Let us look at each in detail.

Beginning -- A Big Bang

The largest MX app, of perhaps hundreds of widgets, gets built by a single call to make, seemingly to create and activate one model. The rest of the app gets created as formula properties of the first model are evaluated, some of which create other models. This continues recursively, until a full application structure is produced, rooted by the original. Think "Big Bang".

Let us look at the details of the processing done by make:

  • some internals housekeeping we can ignore;
  • each property gets awakened, in the order they appear;
    • if a property is provided an input cell, the initial value is installed in the property;
    • if a property receives a formula cell, the formula is run at once to produce the property's initial value;
    • if a "formula->input" cell is provided, it runs once to compute an initial value from arbitrary other state, then converts to an input cell. Future changes to the dependency state is ignored. This can be compared to an OO constructor function doing interesting, one-time initialization of a new instance;
    • if a property has a watch function, it gets dispatched immediately, in case a widget requires external initialization;
    • n.b.: the prior-value passed to the watch function during md-awaken is the symbol unbound.
    • a watch function can decide to make a state change, but must use a "deferral" API to enqueue the change for later.
    • if a formula makes nested models, they are immediately awakened. This can recursively expand as far as memory allows. Hence Big Bang.

JIT Structure

The experienced MX developer may spot something scary in the Big Bang:

  • given: that formulas are free to navigate to any other model in the larger "Matrix" of models; and
  • given: that properties are awakened in no particular order:
  • problem: how can a formula be sure the model, to which it wants to navigate, has been created?

The answer is JIT (just in time) model building. The navigation utility does an expanding depth-first, left-to-right search starting from some starting model. It does this by asking for the kids of the model. If they have not yet been computed, then they will be JIT, each enqueued for their own awakening. If the descendant search fails, the parent of the original model is searched similarly.

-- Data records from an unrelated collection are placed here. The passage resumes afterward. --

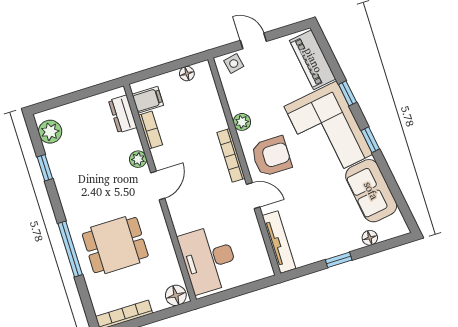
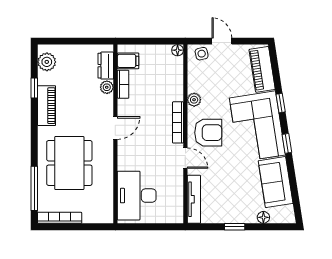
floor lamp: (187, 74) -> (178, 50), moved
plant: (138, 159) -> (107, 87), moved
piano: (66, 184) -> (47, 106), added
dining table: (115, 245) -> (69, 163), width x1.38
window: (70, 249) -> (34, 188), moved
floor lamp: (176, 295) -> (103, 215), removed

We were surprised when this worked, and take it as a good sign that it worked out of the box.

The one tweak made was not to establish dependencies on the kids property during navigation, even though, by contrast, a formula explicitly reading a kids property does establish a dependency. The rationale: if we are simply navigating to X to use it, our dependency is on X, not the incidental navigation to find X. But if a formula explicitly reads another model's kids, it cares if they change.

Middle

The middle phase of a model's life is simple:

  • if they have input cells, arbitrary procedural code can mutate them;
  • if they have formula cells, these might get triggered by a change to dependencies, input or formulaic;
  • if a property changes, any watch function will run;
  • nb. watch functions, can enqueue mutations of input cells for execution once the current mutation finishes propagating
  • nb. because formulas can compute structure, the overall population of models, the matrix, changes over time to make apps responsive.

End

When a containing model decides it no longer needs nested models, their abandonment is noted by MX internals and they are quiesced.

The function md-quiesce calls c-quiesce on any cells attached to properties, then adjusts the model's meta to indicate it is no longer active. If it has an on-quiesce property, that will be dispatched by the MX engine. Useful for resource clean-up.

Likewise, any cell can have an on-quiesce property, and those get dispatched.

Finally, all cells "unlink" the two-way connections they have with dependents or dependencies.